[Start of section]
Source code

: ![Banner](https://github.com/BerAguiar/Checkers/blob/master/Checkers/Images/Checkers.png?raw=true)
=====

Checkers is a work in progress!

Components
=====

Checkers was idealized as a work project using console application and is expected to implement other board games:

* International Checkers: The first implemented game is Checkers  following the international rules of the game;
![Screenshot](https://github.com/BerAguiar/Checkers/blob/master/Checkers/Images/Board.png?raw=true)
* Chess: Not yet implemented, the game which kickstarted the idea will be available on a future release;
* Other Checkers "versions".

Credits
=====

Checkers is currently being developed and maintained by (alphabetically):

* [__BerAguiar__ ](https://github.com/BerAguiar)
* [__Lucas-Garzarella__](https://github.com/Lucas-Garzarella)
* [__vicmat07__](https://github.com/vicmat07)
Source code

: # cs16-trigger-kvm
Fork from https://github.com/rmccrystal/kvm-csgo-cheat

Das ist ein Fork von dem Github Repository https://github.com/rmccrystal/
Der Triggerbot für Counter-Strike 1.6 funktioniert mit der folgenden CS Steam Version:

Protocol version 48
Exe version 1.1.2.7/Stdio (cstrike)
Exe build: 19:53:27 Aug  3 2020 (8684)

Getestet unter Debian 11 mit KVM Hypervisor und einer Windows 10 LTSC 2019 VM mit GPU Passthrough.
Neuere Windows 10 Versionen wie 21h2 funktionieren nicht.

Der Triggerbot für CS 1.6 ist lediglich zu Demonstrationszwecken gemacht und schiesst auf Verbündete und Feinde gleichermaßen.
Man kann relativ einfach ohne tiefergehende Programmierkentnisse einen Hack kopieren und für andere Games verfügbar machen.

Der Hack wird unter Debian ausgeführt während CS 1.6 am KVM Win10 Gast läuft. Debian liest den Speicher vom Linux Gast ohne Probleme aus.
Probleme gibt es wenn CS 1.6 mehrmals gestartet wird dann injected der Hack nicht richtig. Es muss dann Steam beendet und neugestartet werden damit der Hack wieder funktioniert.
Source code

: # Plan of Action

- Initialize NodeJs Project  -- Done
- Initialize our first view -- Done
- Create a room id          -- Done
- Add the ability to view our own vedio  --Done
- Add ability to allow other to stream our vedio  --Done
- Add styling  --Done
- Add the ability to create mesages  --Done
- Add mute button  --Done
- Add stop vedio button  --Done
[End of section]
WHAT THE TASK ASKS:
Your answer should consist solely of the lines from the one containing "Protocol version 48" through the last line of the listing, written out word for word.

RESULT:
Protocol version 48
Exe version 1.1.2.7/Stdio (cstrike)
Exe build: 19:53:27 Aug  3 2020 (8684)

Getestet unter Debian 11 mit KVM Hypervisor und einer Windows 10 LTSC 2019 VM mit GPU Passthrough.
Neuere Windows 10 Versionen wie 21h2 funktionieren nicht.

Der Triggerbot für CS 1.6 ist lediglich zu Demonstrationszwecken gemacht und schiesst auf Verbündete und Feinde gleichermaßen.
Man kann relativ einfach ohne tiefergehende Programmierkentnisse einen Hack kopieren und für andere Games verfügbar machen.

Der Hack wird unter Debian ausgeführt während CS 1.6 am KVM Win10 Gast läuft. Debian liest den Speicher vom Linux Gast ohne Probleme aus.
Probleme gibt es wenn CS 1.6 mehrmals gestartet wird dann injected der Hack nicht richtig. Es muss dann Steam beendet und neugestartet werden damit der Hack wieder funktioniert.
Source code

: # Plan of Action

- Initialize NodeJs Project  -- Done
- Initialize our first view -- Done
- Create a room id          -- Done
- Add the ability to view our own vedio  --Done
- Add ability to allow other to stream our vedio  --Done
- Add styling  --Done
- Add the ability to create mesages  --Done
- Add mute button  --Done
- Add stop vedio button  --Done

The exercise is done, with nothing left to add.